▶ Directions: Tally the lines below that contain the word "back". Only the number should be returned.

▶ Extracted material:
------------------------------------

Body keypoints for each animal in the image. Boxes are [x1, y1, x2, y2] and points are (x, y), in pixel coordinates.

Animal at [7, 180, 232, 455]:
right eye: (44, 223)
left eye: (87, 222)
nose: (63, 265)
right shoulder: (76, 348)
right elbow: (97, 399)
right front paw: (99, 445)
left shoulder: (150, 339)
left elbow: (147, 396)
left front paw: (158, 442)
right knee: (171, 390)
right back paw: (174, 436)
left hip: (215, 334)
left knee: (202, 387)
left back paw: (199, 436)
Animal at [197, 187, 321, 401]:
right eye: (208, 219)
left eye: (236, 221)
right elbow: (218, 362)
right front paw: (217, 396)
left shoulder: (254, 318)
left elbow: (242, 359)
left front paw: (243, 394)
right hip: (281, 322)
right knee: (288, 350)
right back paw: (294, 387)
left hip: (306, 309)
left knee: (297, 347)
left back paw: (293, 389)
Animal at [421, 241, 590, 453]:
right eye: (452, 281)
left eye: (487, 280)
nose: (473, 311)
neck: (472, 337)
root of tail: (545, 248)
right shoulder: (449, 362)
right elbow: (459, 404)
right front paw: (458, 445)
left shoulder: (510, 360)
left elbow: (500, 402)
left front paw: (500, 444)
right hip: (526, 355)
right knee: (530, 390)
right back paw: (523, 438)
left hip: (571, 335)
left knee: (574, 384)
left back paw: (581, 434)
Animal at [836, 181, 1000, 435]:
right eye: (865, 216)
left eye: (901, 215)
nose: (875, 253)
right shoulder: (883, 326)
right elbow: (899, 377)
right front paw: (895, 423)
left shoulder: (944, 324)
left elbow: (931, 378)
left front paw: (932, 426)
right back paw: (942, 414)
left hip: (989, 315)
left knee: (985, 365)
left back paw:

------------------------------------

▶ Response to this exercise: 8